Reproduce the text of every item below word for word, omitting the pictures from your answer.

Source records
::::::

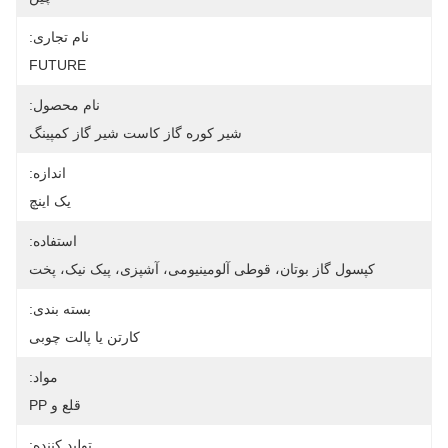
نام تجاری:
FUTURE
نام محصول:
شیر کوره گاز کاست شیر ​​گاز کمپینگ
اندازه:
یک اینچ
استفاده:
کپسول گاز بوتان، قوطی آلومینیومی، آشپزی، پیک نیک، پخت
بسته بندی:
کارتن یا پالت چوبی
مواد:
قلع و PP
تولید کننده:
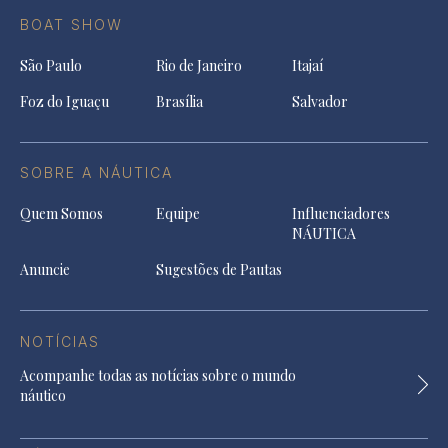
BOAT SHOW
São Paulo
Rio de Janeiro
Itajaí
Foz do Iguaçu
Brasília
Salvador
SOBRE A NÁUTICA
Quem Somos
Equipe
Influenciadores
NÁUTICA
Anuncie
Sugestões de Pautas
NOTÍCIAS
Acompanhe todas as notícias sobre o mundo
náutico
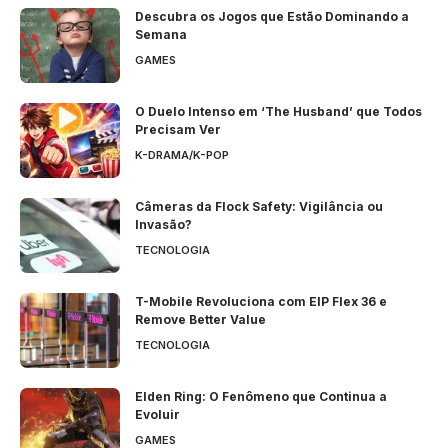
Descubra os Jogos que Estão Dominando a
Semana
GAMES
O Duelo Intenso em ‘The Husband’ que Todos
Precisam Ver
K-DRAMA/K-POP
Câmeras da Flock Safety: Vigilância ou
Invasão?
TECNOLOGIA
T-Mobile Revoluciona com EIP Flex 36 e
Remove Better Value
TECNOLOGIA
Elden Ring: O Fenômeno que Continua a
Evoluir
GAMES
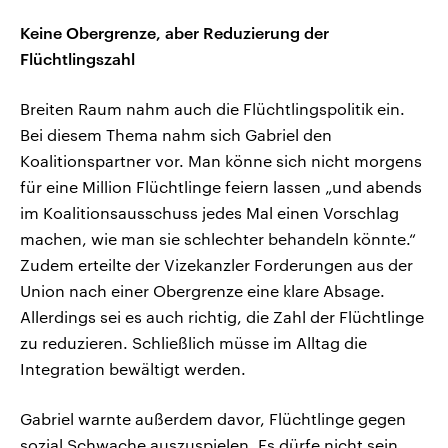
Keine Obergrenze, aber Reduzierung der
Flüchtlingszahl
Breiten Raum nahm auch die Flüchtlingspolitik ein.
Bei diesem Thema nahm sich Gabriel den
Koalitionspartner vor. Man könne sich nicht morgens
für eine Million Flüchtlinge feiern lassen „und abends
im Koalitionsausschuss jedes Mal einen Vorschlag
machen, wie man sie schlechter behandeln könnte.“
Zudem erteilte der Vizekanzler Forderungen aus der
Union nach einer Obergrenze eine klare Absage.
Allerdings sei es auch richtig, die Zahl der Flüchtlinge
zu reduzieren. Schließlich müsse im Alltag die
Integration bewältigt werden.
Gabriel warnte außerdem davor, Flüchtlinge gegen
sozial Schwache auszuspielen. Es dürfe nicht sein,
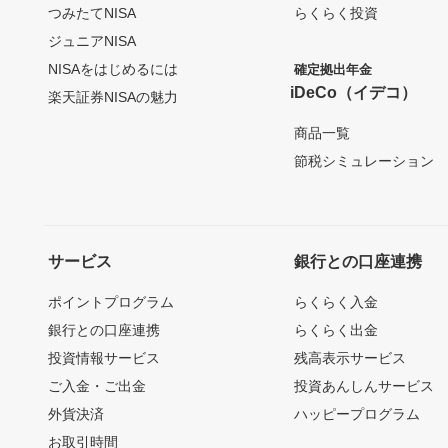
つみたてNISA
らくらく投資
ジュニアNISA
NISAをはじめるには
確定拠出年金
iDeCo（イデコ）
楽天証券NISAの魅力
商品一覧
節税シミュレーション
サービス
銀行との口座連携
ポイントプログラム
らくらく入金
銀行との口座連携
らくらく出金
投資情報サービス
残高表示サービス
ご入金・ご出金
投資あんしんサービス
外貨決済
ハッピープログラム
お取引時間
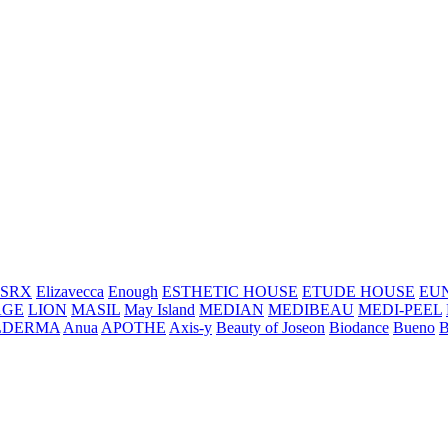
SRX
Elizavecca
Enough
ESTHETIC HOUSE
ETUDE HOUSE
EU
AGE
LION
MASIL
May Island
MEDIAN
MEDIBEAU
MEDI-PEEL
LDERMA
Anua
APOTHE
Axis-y
Beauty of Joseon
Biodance
Bueno
B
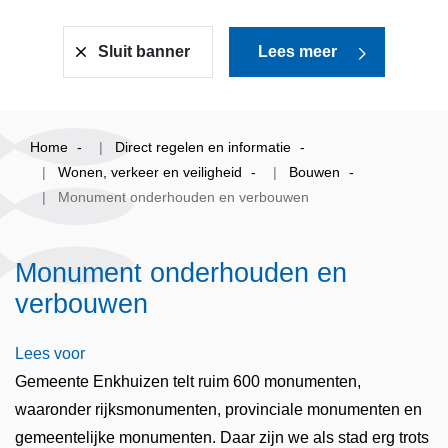
Sluit banner
Lees meer
Home
Direct regelen en informatie
Wonen, verkeer en veiligheid
Bouwen
Monument onderhouden en verbouwen
Monument onderhouden en
verbouwen
Lees voor
Gemeente Enkhuizen telt ruim 600 monumenten,
waaronder rijksmonumenten, provinciale monumenten en
gemeentelijke monumenten. Daar zijn we als stad erg trots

::::::

*ANSWER BELOW*
نام تجاری:
FUTURE
نام محصول:
شیر کوره گاز کاست شیر ​​گاز کمپینگ
اندازه:
یک اینچ
استفاده:
کپسول گاز بوتان، قوطی آلومینیومی، آشپزی، پیک نیک، پخت
بسته بندی:
کارتن یا پالت چوبی
مواد:
قلع و PP
تولید کننده:
BOAT SHOW
São Paulo
Rio de Janeiro
Itajaí
Foz do Iguaçu
Brasília
Salvador
SOBRE A NÁUTICA
Quem Somos
Equipe
Influenciadores
NÁUTICA
Anuncie
Sugestões de Pautas
NOTÍCIAS
Acompanhe todas as notícias sobre o mundo
náutico
Descubra os Jogos que Estão Dominando a
Semana
GAMES
O Duelo Intenso em ‘The Husband’ que Todos
Precisam Ver
K-DRAMA/K-POP
Câmeras da Flock Safety: Vigilância ou
Invasão?
TECNOLOGIA
T-Mobile Revoluciona com EIP Flex 36 e
Remove Better Value
TECNOLOGIA
Elden Ring: O Fenômeno que Continua a
Evoluir
GAMES
Keine Obergrenze, aber Reduzierung der
Flüchtlingszahl
Breiten Raum nahm auch die Flüchtlingspolitik ein.
Bei diesem Thema nahm sich Gabriel den
Koalitionspartner vor. Man könne sich nicht morgens
für eine Million Flüchtlinge feiern lassen „und abends
im Koalitionsausschuss jedes Mal einen Vorschlag
machen, wie man sie schlechter behandeln könnte.“
Zudem erteilte der Vizekanzler Forderungen aus der
Union nach einer Obergrenze eine klare Absage.
Allerdings sei es auch richtig, die Zahl der Flüchtlinge
zu reduzieren. Schließlich müsse im Alltag die
Integration bewältigt werden.
Gabriel warnte außerdem davor, Flüchtlinge gegen
sozial Schwache auszuspielen. Es dürfe nicht sein,
つみたてNISA
らくらく投資
ジュニアNISA
NISAをはじめるには
確定拠出年金
iDeCo（イデコ）
楽天証券NISAの魅力
商品一覧
節税シミュレーション
サービス
銀行との口座連携
ポイントプログラム
らくらく入金
銀行との口座連携
らくらく出金
投資情報サービス
残高表示サービス
ご入金・ご出金
投資あんしんサービス
外貨決済
ハッピープログラム
お取引時間
SRX
Elizavecca
Enough
ESTHETIC HOUSE
ETUDE HOUSE
EU
AGE
LION
MASIL
May Island
MEDIAN
MEDIBEAU
MEDI-PEEL
LDERMA
Anua
APOTHE
Axis-y
Beauty of Joseon
Biodance
Bueno
B
Sluit banner
Lees meer
Home
Direct regelen en informatie
Wonen, verkeer en veiligheid
Bouwen
Monument onderhouden en verbouwen
Monument onderhouden en
verbouwen
Lees voor
Gemeente Enkhuizen telt ruim 600 monumenten,
waaronder rijksmonumenten, provinciale monumenten en
gemeentelijke monumenten. Daar zijn we als stad erg trots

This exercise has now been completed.